Boulouard Flavie, Kasper Edwige, Buisine Marie-Pierre, Lienard Gwendoline, Vasseur Stéphanie, Manase Sandrine, Bahuau Michel, Barouk Simonet Emmanuelle, Bubien Virginie, Coulet Florence, Cusin Véronica, Dhooge Marion, Golmard Lisa, Goussot Vincent, Hamzaoui Nadim, Lacaze Elodie, Lejeune Sophie, Mauillon Jacques, Beaumont Marie-Pascale, Pinson Stéphane, Tlemsani Camille, Toulas Christine, Rey Jean-Marc, Uhrhammer Nancy, Bougeard Gaëlle, Frebourg Thierry, Houdayer Claude, Baert-Desurmont Stéphanie
Department of Genetics, Normandy Center for Genomic and Personalized Medicine, Normandie Univ, UNIROUEN, Inserm U1245 and Rouen University Hospital, Rouen, France.
Comprehensive Cancer Center François Baclesse, Laboratory of Cancer Biology and Genetics, Caen, France.
Clin Genet. 2021 May;99(5):662-672. doi: 10.1111/cge.13925. Epub 2021 Feb 12.
Biallelic pathogenic variants in the NTHL1 (Nth like DNA glycosylase 1) gene cause a recently identified autosomal recessive hereditary cancer syndrome predisposing to adenomatous polyposis and colorectal cancer. Half of biallelic carriers also display multiple colonic or extra-colonic primary tumors, mainly breast, endometrium, urothelium, and brain tumors. Published data designate NTHL1 as an important contributor to hereditary cancers but also underline the scarcity of available informations. Thanks to the French oncogenetic consortium (Groupe Génétique et Cancer), we collected NTHL1 variants from 7765 patients attending for hereditary colorectal cancer or polyposis (n = 3936) or other hereditary cancers (n = 3829). Here, we describe 10 patients with pathogenic biallelic NTHL1 germline variants, that is, the second largest NTHL1 series. All carriers were from the "colorectal cancer or polyposis" series. All nine biallelic carriers who underwent colonoscopy presented adenomatous polyps. For digestive cancers, average age at diagnosis was 56.2 and we reported colorectal, duodenal, caecal, and pancreatic cancers. Extra-digestive malignancies included sarcoma, basal cell carcinoma, breast cancer, urothelial carcinoma, and melanoma. Although tumor risks remain to be precisely defined, these novel data support NTHL1 inclusion in diagnostic panel testing. Colonic surveillance should be conducted based on MUTYH recommendations while extra-colonic surveillance has to be defined.
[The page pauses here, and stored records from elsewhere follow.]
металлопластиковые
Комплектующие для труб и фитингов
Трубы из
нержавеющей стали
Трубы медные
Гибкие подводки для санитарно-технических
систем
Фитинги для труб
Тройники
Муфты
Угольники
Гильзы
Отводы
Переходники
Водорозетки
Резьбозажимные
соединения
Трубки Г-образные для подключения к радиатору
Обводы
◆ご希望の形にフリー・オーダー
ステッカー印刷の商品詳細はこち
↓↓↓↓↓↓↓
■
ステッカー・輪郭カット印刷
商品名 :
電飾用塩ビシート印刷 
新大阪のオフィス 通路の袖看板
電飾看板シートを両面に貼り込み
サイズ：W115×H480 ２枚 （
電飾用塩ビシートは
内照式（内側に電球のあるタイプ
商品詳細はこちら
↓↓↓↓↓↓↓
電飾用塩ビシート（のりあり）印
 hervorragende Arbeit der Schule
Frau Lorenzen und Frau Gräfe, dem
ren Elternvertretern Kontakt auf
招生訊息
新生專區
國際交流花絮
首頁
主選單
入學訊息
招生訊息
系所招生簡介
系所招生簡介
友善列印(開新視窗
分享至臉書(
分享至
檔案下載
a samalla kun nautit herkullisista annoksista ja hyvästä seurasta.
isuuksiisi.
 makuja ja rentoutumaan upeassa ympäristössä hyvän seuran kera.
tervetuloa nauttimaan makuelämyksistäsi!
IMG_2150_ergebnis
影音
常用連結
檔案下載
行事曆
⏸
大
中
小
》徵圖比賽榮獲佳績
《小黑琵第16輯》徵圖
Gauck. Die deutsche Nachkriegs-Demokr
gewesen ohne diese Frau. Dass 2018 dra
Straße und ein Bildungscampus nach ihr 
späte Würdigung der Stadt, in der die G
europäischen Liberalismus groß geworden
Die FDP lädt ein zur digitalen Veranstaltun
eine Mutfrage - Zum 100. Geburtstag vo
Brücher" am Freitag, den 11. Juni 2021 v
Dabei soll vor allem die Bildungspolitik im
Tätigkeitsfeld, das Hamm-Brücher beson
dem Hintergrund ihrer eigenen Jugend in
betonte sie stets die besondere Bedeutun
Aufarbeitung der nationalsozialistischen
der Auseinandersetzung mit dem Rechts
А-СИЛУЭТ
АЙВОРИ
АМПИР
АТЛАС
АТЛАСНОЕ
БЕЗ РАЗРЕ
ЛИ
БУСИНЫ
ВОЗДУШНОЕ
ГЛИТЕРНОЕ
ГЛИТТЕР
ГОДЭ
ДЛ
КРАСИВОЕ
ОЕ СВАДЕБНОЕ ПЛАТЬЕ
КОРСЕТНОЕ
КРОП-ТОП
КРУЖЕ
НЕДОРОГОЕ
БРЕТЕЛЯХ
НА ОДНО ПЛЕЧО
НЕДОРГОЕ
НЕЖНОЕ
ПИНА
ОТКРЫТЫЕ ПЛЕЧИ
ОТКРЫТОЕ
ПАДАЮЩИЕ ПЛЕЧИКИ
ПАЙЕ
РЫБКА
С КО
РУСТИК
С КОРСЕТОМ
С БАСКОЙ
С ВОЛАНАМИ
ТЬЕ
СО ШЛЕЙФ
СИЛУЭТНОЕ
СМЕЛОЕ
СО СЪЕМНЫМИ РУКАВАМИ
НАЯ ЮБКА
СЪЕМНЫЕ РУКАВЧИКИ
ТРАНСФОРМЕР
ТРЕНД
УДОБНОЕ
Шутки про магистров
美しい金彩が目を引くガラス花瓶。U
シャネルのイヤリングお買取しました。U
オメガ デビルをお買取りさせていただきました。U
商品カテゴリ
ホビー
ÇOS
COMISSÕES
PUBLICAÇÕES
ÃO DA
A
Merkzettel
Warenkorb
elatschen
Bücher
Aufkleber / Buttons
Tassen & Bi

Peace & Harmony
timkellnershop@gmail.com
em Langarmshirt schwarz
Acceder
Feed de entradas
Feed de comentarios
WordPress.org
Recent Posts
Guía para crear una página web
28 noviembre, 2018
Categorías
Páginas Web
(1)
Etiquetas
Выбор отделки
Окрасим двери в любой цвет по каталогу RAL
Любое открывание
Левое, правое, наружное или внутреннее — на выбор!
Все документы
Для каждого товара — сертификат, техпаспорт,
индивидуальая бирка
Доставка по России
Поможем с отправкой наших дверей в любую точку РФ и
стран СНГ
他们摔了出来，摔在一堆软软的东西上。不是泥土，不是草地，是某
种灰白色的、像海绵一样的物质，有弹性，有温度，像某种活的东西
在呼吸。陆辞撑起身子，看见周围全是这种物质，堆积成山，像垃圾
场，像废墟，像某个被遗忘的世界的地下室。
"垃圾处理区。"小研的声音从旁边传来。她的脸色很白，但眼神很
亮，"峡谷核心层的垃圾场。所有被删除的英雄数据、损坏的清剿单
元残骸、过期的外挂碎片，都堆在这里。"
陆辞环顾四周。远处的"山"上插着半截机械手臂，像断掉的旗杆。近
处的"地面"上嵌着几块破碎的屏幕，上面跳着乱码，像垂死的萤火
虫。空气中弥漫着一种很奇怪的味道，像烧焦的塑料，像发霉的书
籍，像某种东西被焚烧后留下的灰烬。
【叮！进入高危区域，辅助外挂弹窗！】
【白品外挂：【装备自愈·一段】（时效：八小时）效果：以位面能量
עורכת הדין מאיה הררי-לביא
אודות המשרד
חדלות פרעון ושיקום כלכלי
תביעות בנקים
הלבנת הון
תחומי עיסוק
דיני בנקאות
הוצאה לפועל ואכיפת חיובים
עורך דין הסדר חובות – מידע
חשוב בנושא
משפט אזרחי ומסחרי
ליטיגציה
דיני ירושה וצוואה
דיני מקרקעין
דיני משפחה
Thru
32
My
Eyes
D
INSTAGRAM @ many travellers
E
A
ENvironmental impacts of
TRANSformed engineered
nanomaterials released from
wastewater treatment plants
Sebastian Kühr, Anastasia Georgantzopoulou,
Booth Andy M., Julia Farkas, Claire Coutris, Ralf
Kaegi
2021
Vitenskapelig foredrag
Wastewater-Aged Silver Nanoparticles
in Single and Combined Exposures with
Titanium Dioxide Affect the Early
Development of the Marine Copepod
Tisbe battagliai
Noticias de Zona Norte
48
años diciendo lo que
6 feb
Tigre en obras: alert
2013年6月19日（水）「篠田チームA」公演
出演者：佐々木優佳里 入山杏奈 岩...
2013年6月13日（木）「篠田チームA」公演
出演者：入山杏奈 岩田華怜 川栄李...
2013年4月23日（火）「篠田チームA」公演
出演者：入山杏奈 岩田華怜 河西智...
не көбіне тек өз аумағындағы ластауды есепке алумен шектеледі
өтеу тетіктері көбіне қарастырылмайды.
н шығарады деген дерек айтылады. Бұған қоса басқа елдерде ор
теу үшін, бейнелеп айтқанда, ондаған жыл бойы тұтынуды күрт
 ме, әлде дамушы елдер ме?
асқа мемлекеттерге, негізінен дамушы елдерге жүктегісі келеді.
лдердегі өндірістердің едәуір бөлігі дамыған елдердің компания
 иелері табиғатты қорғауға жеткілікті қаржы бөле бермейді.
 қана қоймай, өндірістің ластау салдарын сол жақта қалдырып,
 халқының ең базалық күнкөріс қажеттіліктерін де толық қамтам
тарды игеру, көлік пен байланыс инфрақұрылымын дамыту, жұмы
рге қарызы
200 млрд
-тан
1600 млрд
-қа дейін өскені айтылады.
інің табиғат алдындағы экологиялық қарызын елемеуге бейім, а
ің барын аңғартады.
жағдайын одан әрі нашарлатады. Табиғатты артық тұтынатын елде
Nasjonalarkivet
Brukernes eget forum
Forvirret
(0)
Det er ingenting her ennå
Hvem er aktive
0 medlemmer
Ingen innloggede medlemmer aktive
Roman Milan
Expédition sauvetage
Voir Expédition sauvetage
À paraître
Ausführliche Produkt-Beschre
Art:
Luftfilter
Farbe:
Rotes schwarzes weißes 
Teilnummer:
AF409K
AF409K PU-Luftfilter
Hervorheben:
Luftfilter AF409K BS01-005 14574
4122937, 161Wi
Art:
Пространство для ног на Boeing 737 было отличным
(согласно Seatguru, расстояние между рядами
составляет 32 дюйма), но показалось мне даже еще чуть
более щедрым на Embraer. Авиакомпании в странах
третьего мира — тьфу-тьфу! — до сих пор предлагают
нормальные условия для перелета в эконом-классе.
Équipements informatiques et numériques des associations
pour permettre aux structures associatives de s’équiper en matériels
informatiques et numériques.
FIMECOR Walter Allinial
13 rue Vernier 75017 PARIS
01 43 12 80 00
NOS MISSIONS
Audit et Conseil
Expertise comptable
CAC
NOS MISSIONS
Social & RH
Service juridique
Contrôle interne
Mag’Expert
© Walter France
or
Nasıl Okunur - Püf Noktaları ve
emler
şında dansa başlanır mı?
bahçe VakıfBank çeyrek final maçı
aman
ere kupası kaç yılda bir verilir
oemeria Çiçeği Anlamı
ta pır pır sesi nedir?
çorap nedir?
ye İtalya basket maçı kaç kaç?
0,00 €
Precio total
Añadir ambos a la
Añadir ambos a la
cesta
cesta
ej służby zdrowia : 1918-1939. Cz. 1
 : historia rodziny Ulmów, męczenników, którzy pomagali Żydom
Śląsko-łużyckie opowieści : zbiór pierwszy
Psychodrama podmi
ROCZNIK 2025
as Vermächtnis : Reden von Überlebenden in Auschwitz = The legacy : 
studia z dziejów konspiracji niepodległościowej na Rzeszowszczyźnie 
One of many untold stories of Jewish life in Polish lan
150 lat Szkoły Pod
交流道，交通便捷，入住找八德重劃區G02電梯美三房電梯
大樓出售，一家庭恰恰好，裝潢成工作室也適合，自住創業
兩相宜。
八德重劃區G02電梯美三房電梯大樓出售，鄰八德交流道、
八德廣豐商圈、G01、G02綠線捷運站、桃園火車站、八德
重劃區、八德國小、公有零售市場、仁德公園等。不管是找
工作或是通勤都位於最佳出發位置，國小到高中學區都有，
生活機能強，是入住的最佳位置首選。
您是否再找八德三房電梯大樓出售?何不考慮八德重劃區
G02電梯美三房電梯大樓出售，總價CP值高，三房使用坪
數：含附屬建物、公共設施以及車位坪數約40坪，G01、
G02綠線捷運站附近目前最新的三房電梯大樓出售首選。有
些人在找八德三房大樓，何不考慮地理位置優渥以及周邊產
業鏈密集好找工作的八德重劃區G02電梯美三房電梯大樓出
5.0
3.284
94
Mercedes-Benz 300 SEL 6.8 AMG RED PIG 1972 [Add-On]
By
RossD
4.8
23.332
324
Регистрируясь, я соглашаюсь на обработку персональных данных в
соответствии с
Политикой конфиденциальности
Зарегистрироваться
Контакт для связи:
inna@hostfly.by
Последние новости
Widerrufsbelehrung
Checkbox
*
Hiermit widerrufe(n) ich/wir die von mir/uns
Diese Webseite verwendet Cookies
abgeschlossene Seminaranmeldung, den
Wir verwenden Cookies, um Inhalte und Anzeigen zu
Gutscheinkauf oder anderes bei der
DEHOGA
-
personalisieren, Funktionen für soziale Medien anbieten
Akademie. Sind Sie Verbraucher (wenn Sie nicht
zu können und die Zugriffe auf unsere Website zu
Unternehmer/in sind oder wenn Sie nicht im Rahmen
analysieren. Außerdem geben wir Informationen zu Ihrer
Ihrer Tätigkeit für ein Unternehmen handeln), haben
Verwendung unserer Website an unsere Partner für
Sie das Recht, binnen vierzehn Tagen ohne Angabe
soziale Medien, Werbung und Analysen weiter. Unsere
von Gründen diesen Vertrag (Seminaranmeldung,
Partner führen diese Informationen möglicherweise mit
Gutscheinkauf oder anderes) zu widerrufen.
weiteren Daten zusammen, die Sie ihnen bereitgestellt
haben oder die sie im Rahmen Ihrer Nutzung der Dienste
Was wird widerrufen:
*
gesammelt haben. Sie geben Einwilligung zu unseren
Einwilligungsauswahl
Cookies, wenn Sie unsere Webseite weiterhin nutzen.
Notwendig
NTHL1(Nth样DNA糖基化酶1)基因的双等位基因致病性变异导致一种最近发现的常染色体隐性遗传性癌症综合征,易患腺瘤性息肉病和结直肠癌。双等位基因携带者中有一半还表现出多个结肠或结肠外原发性肿瘤,主要是乳腺癌、子宫内膜癌、尿路上皮癌和脑肿瘤。已发表的数据表明NTHL1是遗传性癌症的一个重要因素,但也强调了可用信息的匮乏。多亏了法国肿瘤遗传学联盟(遗传与癌症小组),我们从7765名因遗传性结直肠癌或息肉病(n = 3936)或其他遗传性癌症(n = 3829)前来就诊的患者中收集了NTHL1变异。在此,我们描述了10例携带致病性双等位基因NTHL1种系变异的患者,这是第二大的NTHL1病例系列。所有携带者都来自“结直肠癌或息肉病”系列。所有接受结肠镜检查的9名双等位基因携带者都出现了腺瘤性息肉。对于消化道癌症,诊断时的平均年龄为56.2岁,我们报告了结直肠癌、十二指肠癌、盲肠癌和胰腺癌。消化道外恶性肿瘤包括肉瘤、基底细胞癌、乳腺癌、尿路上皮癌和黑色素瘤。尽管肿瘤风险仍有待精确界定,但这些新数据支持将NTHL1纳入诊断检测面板。应根据MUTYH建议进行结肠监测,而结肠外监测则有待确定。